[Saved data entries]
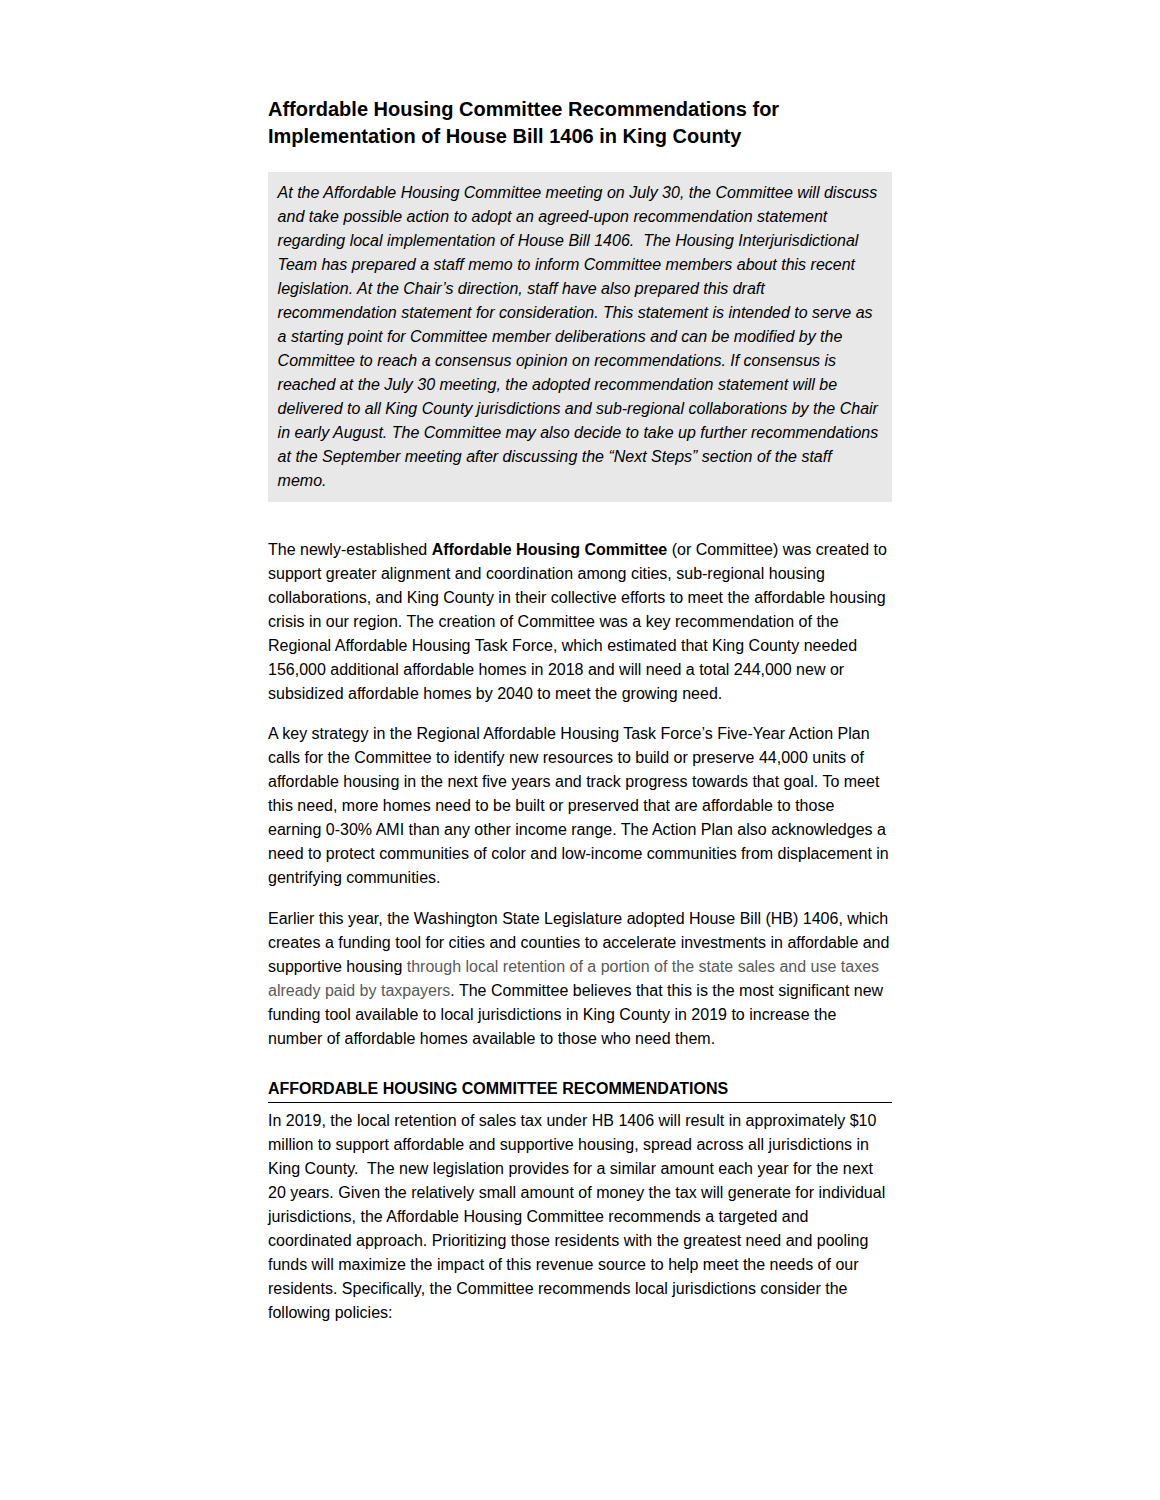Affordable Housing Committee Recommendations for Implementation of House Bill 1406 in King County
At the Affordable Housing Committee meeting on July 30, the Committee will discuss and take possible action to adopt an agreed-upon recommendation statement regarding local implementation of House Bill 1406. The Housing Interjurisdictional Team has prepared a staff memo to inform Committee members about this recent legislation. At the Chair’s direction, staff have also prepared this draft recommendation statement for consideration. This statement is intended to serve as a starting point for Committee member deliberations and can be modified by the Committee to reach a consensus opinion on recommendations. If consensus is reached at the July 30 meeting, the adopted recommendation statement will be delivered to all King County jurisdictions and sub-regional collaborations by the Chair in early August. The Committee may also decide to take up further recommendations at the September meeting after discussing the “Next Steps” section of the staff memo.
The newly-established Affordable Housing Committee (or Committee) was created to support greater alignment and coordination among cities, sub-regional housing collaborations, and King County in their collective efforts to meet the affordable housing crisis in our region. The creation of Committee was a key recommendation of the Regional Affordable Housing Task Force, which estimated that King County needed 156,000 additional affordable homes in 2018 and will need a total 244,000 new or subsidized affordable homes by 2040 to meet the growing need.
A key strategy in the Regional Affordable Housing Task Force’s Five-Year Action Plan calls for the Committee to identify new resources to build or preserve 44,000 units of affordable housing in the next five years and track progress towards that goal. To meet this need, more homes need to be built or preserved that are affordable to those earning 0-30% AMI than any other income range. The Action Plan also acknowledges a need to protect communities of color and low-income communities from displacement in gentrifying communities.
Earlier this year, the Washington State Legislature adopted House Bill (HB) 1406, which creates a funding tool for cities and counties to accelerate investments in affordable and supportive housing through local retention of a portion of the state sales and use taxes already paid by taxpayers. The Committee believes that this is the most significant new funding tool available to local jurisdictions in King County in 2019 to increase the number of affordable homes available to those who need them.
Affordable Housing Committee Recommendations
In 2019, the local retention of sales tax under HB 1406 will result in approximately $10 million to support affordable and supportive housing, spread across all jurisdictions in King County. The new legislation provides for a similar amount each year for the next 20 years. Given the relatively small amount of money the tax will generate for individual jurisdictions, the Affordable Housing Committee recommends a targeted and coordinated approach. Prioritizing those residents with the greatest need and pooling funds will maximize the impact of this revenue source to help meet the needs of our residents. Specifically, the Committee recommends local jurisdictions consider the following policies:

--

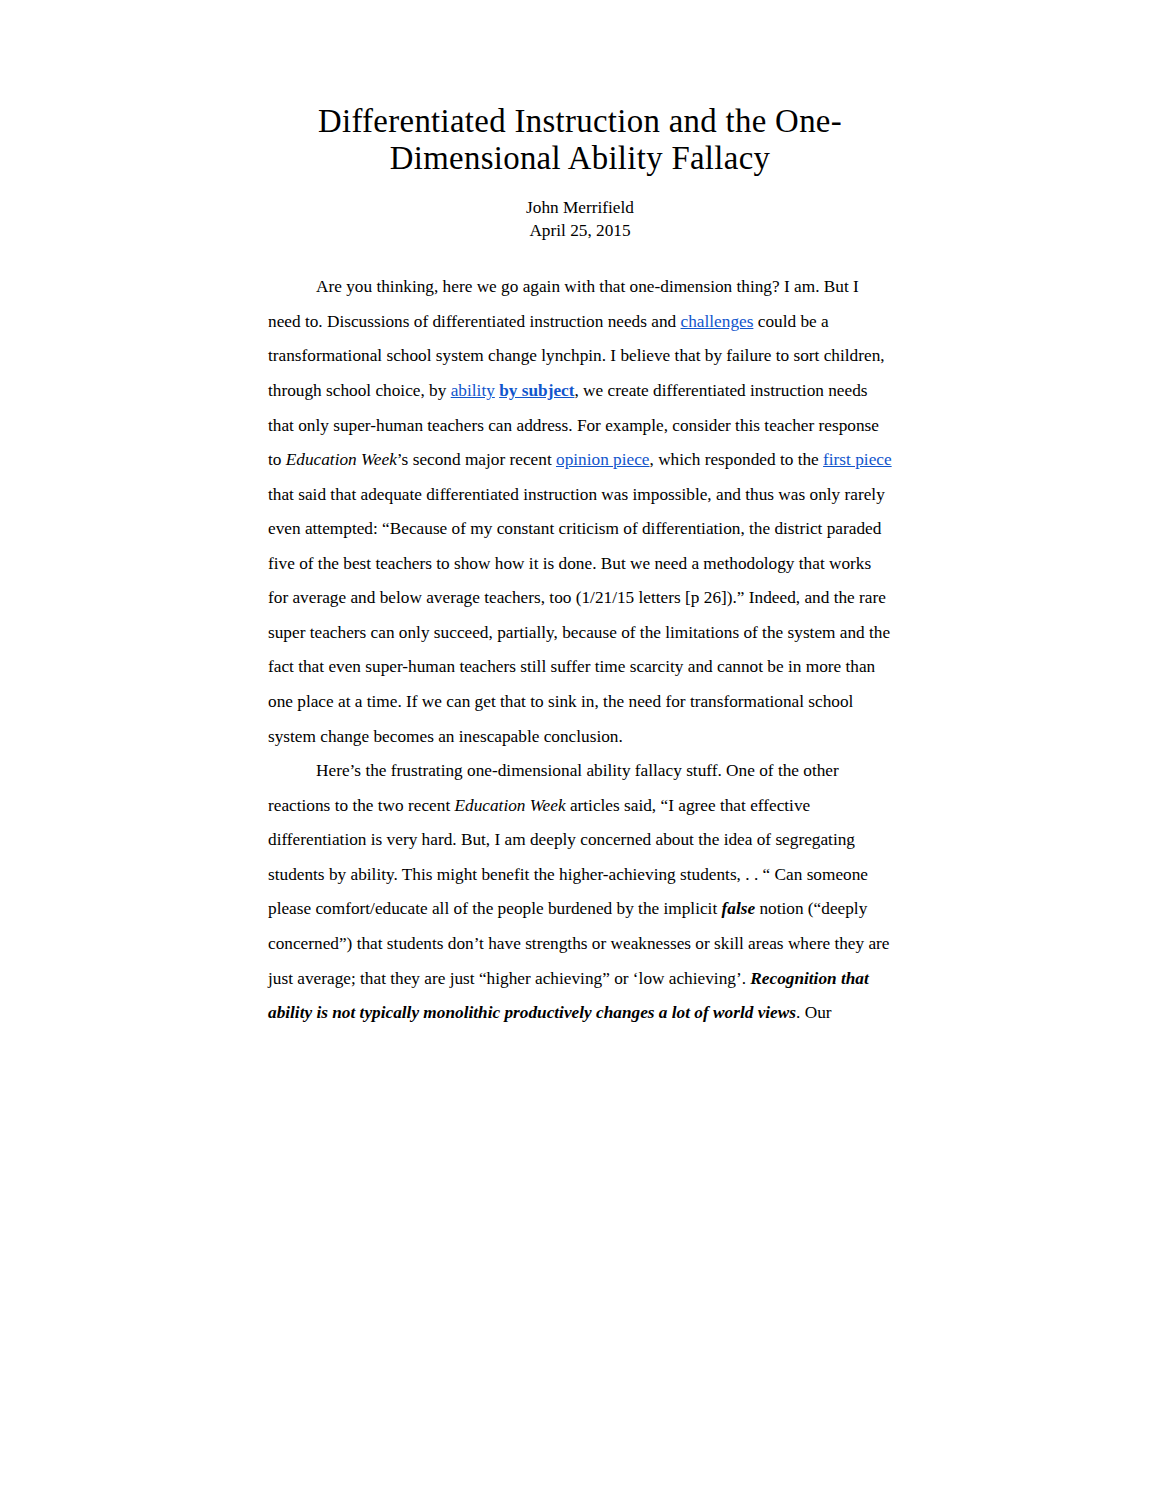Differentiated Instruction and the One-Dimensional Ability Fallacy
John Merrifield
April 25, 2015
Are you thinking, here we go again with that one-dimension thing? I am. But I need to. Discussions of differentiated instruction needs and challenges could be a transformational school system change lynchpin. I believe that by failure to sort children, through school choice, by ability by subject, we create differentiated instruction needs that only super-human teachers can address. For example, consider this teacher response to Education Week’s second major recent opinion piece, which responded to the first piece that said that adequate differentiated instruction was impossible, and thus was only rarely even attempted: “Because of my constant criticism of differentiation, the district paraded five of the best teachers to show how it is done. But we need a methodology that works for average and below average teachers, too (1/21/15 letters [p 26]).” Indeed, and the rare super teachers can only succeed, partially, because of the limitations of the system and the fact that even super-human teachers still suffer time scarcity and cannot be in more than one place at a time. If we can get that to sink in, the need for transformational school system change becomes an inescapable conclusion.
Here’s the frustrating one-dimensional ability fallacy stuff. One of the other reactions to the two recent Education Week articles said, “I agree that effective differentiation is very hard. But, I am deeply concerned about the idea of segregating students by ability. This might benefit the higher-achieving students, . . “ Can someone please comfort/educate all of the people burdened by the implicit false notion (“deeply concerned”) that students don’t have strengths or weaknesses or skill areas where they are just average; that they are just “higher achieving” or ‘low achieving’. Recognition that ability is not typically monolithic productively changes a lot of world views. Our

--

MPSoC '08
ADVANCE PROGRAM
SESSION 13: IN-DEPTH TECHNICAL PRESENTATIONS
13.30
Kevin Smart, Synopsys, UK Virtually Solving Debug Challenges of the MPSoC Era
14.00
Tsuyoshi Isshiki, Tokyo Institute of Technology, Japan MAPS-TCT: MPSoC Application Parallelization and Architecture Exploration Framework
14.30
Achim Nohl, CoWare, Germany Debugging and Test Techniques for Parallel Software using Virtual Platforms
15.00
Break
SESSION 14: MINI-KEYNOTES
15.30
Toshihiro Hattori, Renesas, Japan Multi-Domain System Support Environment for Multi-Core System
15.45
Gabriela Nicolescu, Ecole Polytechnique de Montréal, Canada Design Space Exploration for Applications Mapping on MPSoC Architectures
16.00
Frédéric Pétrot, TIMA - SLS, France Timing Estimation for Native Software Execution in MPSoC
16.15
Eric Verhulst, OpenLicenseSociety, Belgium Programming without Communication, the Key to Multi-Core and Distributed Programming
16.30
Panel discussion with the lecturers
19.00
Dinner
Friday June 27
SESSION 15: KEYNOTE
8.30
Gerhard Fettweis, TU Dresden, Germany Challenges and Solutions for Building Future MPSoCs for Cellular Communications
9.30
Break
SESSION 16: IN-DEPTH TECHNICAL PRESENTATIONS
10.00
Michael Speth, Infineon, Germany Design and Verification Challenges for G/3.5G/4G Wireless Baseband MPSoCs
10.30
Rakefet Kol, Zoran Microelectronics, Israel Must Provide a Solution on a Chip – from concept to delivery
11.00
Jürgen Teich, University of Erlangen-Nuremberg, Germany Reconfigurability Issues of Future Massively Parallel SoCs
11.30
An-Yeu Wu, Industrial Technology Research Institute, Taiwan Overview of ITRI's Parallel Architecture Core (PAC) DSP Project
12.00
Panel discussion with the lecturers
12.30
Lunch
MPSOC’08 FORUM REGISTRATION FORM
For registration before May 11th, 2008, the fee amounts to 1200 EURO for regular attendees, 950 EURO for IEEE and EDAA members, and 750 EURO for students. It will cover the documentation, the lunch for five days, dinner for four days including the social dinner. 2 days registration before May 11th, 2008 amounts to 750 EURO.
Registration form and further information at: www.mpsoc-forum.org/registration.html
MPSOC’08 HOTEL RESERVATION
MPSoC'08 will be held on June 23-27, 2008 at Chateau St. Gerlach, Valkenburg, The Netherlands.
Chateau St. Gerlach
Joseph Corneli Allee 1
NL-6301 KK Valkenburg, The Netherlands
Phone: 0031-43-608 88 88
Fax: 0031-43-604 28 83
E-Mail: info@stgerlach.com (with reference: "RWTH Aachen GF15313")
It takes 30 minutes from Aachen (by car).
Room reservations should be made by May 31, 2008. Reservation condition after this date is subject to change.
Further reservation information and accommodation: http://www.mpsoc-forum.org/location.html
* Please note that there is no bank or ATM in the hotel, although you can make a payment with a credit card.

* Action item
When the entries above show the word "information" in a line, copy that line out.

* Expected answer
Registration form and further information at: www.mpsoc-forum.org/registration.html
Further reservation information and accommodation: http://www.mpsoc-forum.org/location.html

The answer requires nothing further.